§ WORK TO COMPLETE
What you return must match the listing exactly, with every image removed.

====== EXERCISE MATERIAL ======

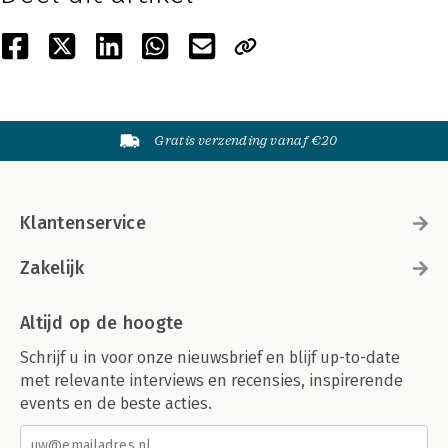
Gratis verzending vanaf €20
Klantenservice
Zakelijk
Altijd op de hoogte
Schrijf u in voor onze nieuwsbrief en blijf up-to-date
met relevante interviews en recensies, inspirerende
events en de beste acties.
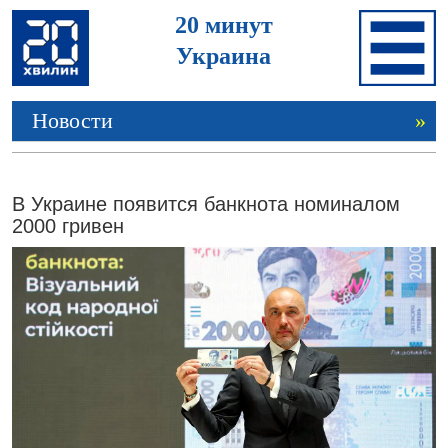
20 минут
Украина
Новости
»
В Украине появится банкнота номиналом
2000 гривен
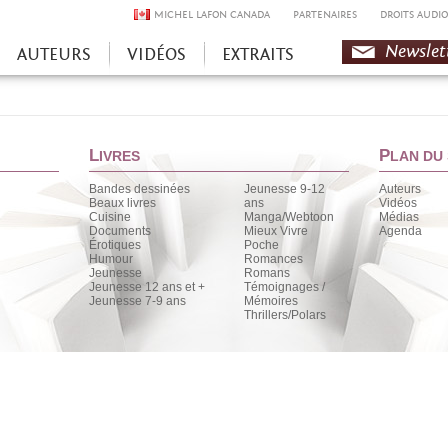
MICHEL LAFON CANADA
PARTENAIRES
DROITS AUDIO
Newslet
AUTEURS
VIDÉOS
EXTRAITS
L
P
IVRES
LAN DU 
Bandes dessinées
Jeunesse 9-12
Auteurs
Beaux livres
ans
Vidéos
Cuisine
Manga/Webtoon
Médias
Documents
Mieux Vivre
Agenda
Érotiques
Poche
Humour
Romances
Jeunesse
Romans
Jeunesse 12 ans et +
Témoignages /
Jeunesse 7-9 ans
Mémoires
Thrillers/Polars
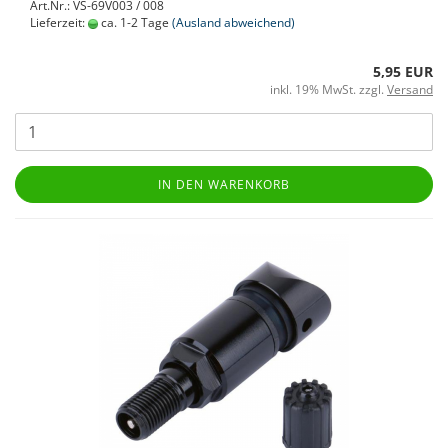
Art.Nr.: VS-69V003 / 008
Lieferzeit:
ca. 1-2 Tage
(Ausland abweichend)
5,95 EUR
inkl. 19% MwSt. zzgl.
Versand
IN DEN WARENKORB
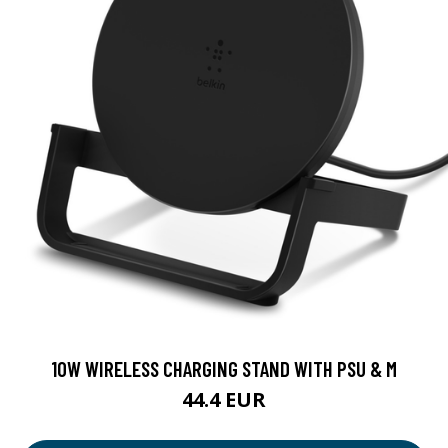
10W WIRELESS CHARGING STAND WITH PSU & M
44.4 EUR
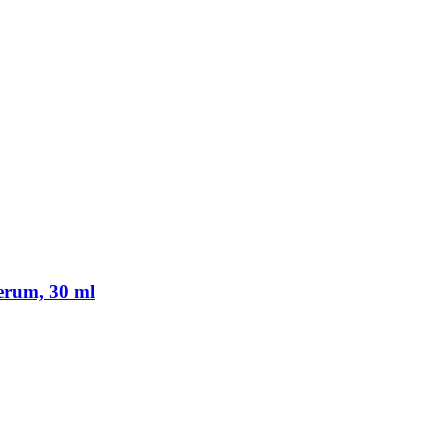
erum, 30 ml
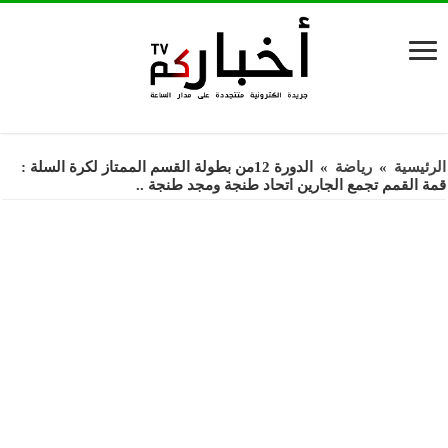
الرئيسية
»
رياضة
»
الدورة 12من بطولة القسم الممتاز لكرة السلة :
قمة القمم تجمع الجارين اتحاد طنجة ومجد طنجة ..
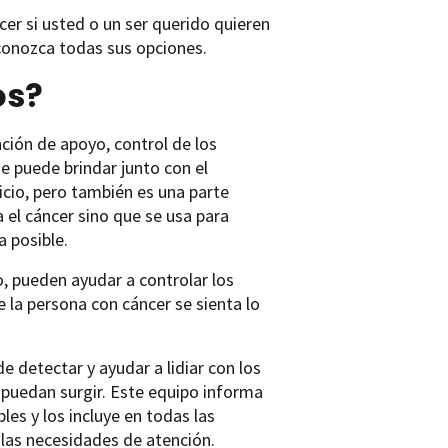
er si usted o un ser querido quieren
conozca todas sus opciones.
os?
nción de apoyo, control de los
se puede brindar junto con el
icio, pero también es una parte
 el cáncer sino que se usa para
 posible.
o, pueden ayudar a controlar los
e la persona con cáncer se sienta lo
 detectar y ayudar a lidiar con los
e puedan surgir. Este equipo informa
les y los incluye en todas las
 las necesidades de atención.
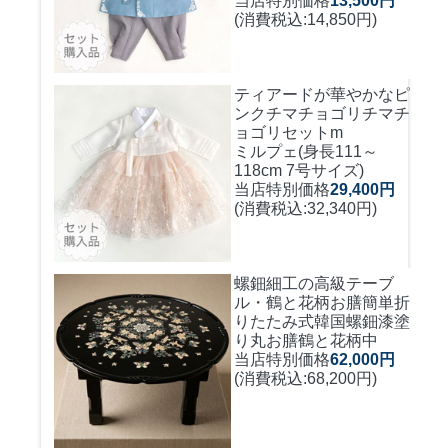
当店特別価格
13,500円
(消費税込:14,850円)
ティアードが華やかなピ
ンクチマチョゴリ
チマチ
ョゴリセットm
ミルプェ(身長111～
118cm 7号サイズ)
当店特別価格
29,400円
(消費税込:32,340円)
螺鈿細工の高級テーブ
ル・鶴と花柄お膳簡単折
りたたみ式
韓国螺鈿漆塗
り丸お膳鶴と花柄中
当店特別価格
62,000円
(消費税込:68,200円)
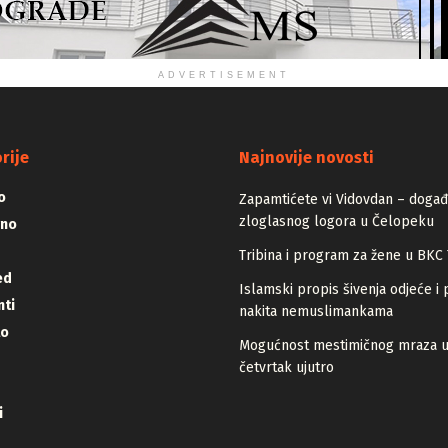
ADVERTISEMENT
rije
Najnovije novosti
o
Zapamtićete vi Vidovdan – događa
zloglasnog logora u Čelopeku
vno
Tribina i program za žene u BKC 
ed
Islamski propis šivenja odjeće i 
ti
nakita nemuslimankama
lo
Mogućnost mestimičnog mraza 
četvrtak ujutro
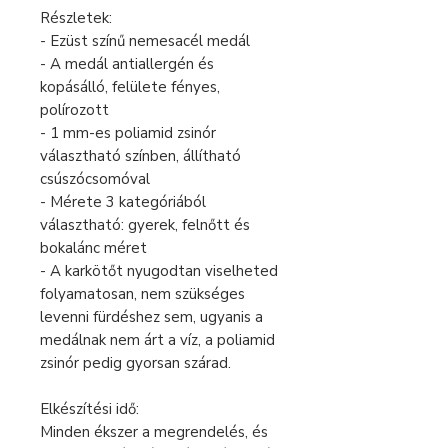
Részletek:
- Ezüst színű nemesacél medál
- A medál antiallergén és
kopásálló, felülete fényes,
polírozott
- 1 mm-es poliamid zsinór
választható színben, állítható
csúszócsomóval
- Mérete 3 kategóriából
választható: gyerek, felnőtt és
bokalánc méret
- A karkötőt nyugodtan viselheted
folyamatosan, nem szükséges
levenni fürdéshez sem, ugyanis a
medálnak nem árt a víz, a poliamid
zsinór pedig gyorsan szárad.
Elkészítési idő:
Minden ékszer a megrendelés, és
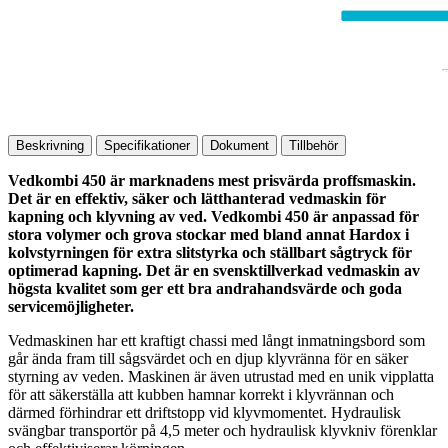
Beskrivning
Specifikationer
Dokument
Tillbehör
Vedkombi 450 är marknadens mest prisvärda proffsmaskin.
Det är en effektiv, säker och lätthanterad vedmaskin för
kapning och klyvning av ved. Vedkombi 450 är anpassad för
stora volymer och grova stockar med bland annat Hardox i
kolvstyrningen för extra slitstyrka och ställbart sågtryck för
optimerad kapning. Det är en svensktillverkad vedmaskin av
högsta kvalitet som ger ett bra andrahandsvärde och goda
servicemöjligheter.
Vedmaskinen har ett kraftigt chassi med långt inmatningsbord som
går ända fram till sågsvärdet och en djup klyvränna för en säker
styrning av veden. Maskinen är även utrustad med en unik vipplatta
för att säkerställa att kubben hamnar korrekt i klyvrännan och
därmed förhindrar ett driftstopp vid klyvmomentet. Hydraulisk
svängbar transportör på 4,5 meter och hydraulisk klyvkniv förenklar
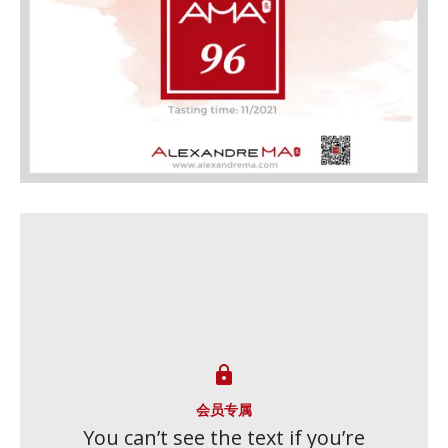

会员专属
You can’t see the text if you’re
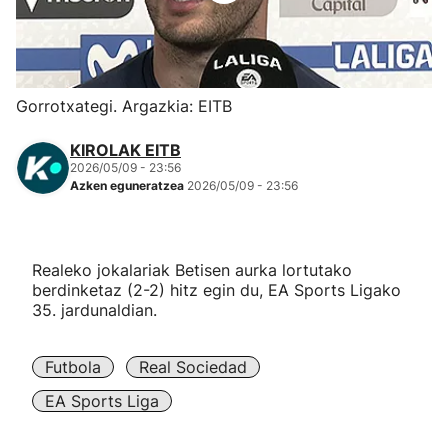
Herri-kirolak
Eskubaloia
Gorrotxategi. Argazkia: EITB
Kirolak 360
KIROLAK EITB
2026/05/09 - 23:56
Azken eguneratzea
2026/05/09 - 23:56
Atletismoa
Mendi-lasterketak
Realeko jokalariak Betisen aurka lortutako
berdinketaz (2-2) hitz egin du, EA Sports Ligako
Kirol gehiago
35. jardunaldian.
"Helmuga"
Futbola
Real Sociedad
EA Sports Liga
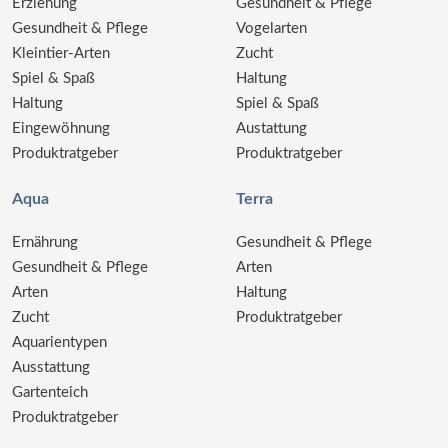
Erziehung
Gesundheit & Pflege
Gesundheit & Pflege
Vogelarten
Kleintier-Arten
Zucht
Spiel & Spaß
Haltung
Haltung
Spiel & Spaß
Eingewöhnung
Austattung
Produktratgeber
Produktratgeber
Aqua
Terra
Ernährung
Gesundheit & Pflege
Gesundheit & Pflege
Arten
Arten
Haltung
Zucht
Produktratgeber
Aquarientypen
Ausstattung
Gartenteich
Produktratgeber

======

§ TASK ANSWER
Gratis verzending vanaf €20
Klantenservice
Zakelijk
Altijd op de hoogte
Schrijf u in voor onze nieuwsbrief en blijf up-to-date
met relevante interviews en recensies, inspirerende
events en de beste acties.
20 минут
Украина
Новости
»
В Украине появится банкнота номиналом
2000 гривен
MICHEL LAFON CANADA
PARTENAIRES
DROITS AUDIO
Newslet
AUTEURS
VIDÉOS
EXTRAITS
L
P
IVRES
LAN DU 
Bandes dessinées
Jeunesse 9-12
Auteurs
Beaux livres
ans
Vidéos
Cuisine
Manga/Webtoon
Médias
Documents
Mieux Vivre
Agenda
Érotiques
Poche
Humour
Romances
Jeunesse
Romans
Jeunesse 12 ans et +
Témoignages /
Jeunesse 7-9 ans
Mémoires
Thrillers/Polars
Art.Nr.: VS-69V003 / 008
Lieferzeit:
ca. 1-2 Tage
(Ausland abweichend)
5,95 EUR
inkl. 19% MwSt. zzgl.
Versand
IN DEN WARENKORB
10W WIRELESS CHARGING STAND WITH PSU & M
44.4 EUR
erum, 30 ml
الرئيسية
»
رياضة
»
الدورة 12من بطولة القسم الممتاز لكرة السلة :
قمة القمم تجمع الجارين اتحاد طنجة ومجد طنجة ..
er si usted o un ser querido quieren
conozca todas sus opciones.
os?
nción de apoyo, control de los
se puede brindar junto con el
icio, pero también es una parte
 el cáncer sino que se usa para
 posible.
o, pueden ayudar a controlar los
e la persona con cáncer se sienta lo
 detectar y ayudar a lidiar con los
e puedan surgir. Este equipo informa
les y los incluye en todas las
 las necesidades de atención.
当店特別価格
13,500円
(消費税込:14,850円)
ティアードが華やかなピ
ンクチマチョゴリ
チマチ
ョゴリセットm
ミルプェ(身長111～
118cm 7号サイズ)
当店特別価格
29,400円
(消費税込:32,340円)
螺鈿細工の高級テーブ
ル・鶴と花柄お膳簡単折
りたたみ式
韓国螺鈿漆塗
り丸お膳鶴と花柄中
当店特別価格
62,000円
(消費税込:68,200円)
ADVERTISEMENT
rije
Najnovije novosti
o
Zapamtićete vi Vidovdan – događa
zloglasnog logora u Čelopeku
vno
Tribina i program za žene u BKC 
ed
Islamski propis šivenja odjeće i 
ti
nakita nemuslimankama
lo
Mogućnost mestimičnog mraza 
četvrtak ujutro
Részletek:
- Ezüst színű nemesacél medál
- A medál antiallergén és
kopásálló, felülete fényes,
polírozott
- 1 mm-es poliamid zsinór
választható színben, állítható
csúszócsomóval
- Mérete 3 kategóriából
választható: gyerek, felnőtt és
bokalánc méret
- A karkötőt nyugodtan viselheted
folyamatosan, nem szükséges
levenni fürdéshez sem, ugyanis a
medálnak nem árt a víz, a poliamid
zsinór pedig gyorsan szárad.
Elkészítési idő:
Minden ékszer a megrendelés, és
Beskrivning
Specifikationer
Dokument
Tillbehör
Vedkombi 450 är marknadens mest prisvärda proffsmaskin.
Det är en effektiv, säker och lätthanterad vedmaskin för
kapning och klyvning av ved. Vedkombi 450 är anpassad för
stora volymer och grova stockar med bland annat Hardox i
kolvstyrningen för extra slitstyrka och ställbart sågtryck för
optimerad kapning. Det är en svensktillverkad vedmaskin av
högsta kvalitet som ger ett bra andrahandsvärde och goda
servicemöjligheter.
Vedmaskinen har ett kraftigt chassi med långt inmatningsbord som
går ända fram till sågsvärdet och en djup klyvränna för en säker
styrning av veden. Maskinen är även utrustad med en unik vipplatta
för att säkerställa att kubben hamnar korrekt i klyvrännan och
därmed förhindrar ett driftstopp vid klyvmomentet. Hydraulisk
svängbar transportör på 4,5 meter och hydraulisk klyvkniv förenklar

会员专属
You can’t see the text if you’re
Herri-kirolak
Eskubaloia
Gorrotxategi. Argazkia: EITB
Kirolak 360
KIROLAK EITB
2026/05/09 - 23:56
Azken eguneratzea
2026/05/09 - 23:56
Atletismoa
Mendi-lasterketak
Realeko jokalariak Betisen aurka lortutako
berdinketaz (2-2) hitz egin du, EA Sports Ligako
Kirol gehiago
35. jardunaldian.
"Helmuga"
Futbola
Real Sociedad
EA Sports Liga
Erziehung
Gesundheit & Pflege
Gesundheit & Pflege
Vogelarten
Kleintier-Arten
Zucht
Spiel & Spaß
Haltung
Haltung
Spiel & Spaß
Eingewöhnung
Austattung
Produktratgeber
Produktratgeber
Aqua
Terra
Ernährung
Gesundheit & Pflege
Gesundheit & Pflege
Arten
Arten
Haltung
Zucht
Produktratgeber
Aquarientypen
Ausstattung
Gartenteich
Produktratgeber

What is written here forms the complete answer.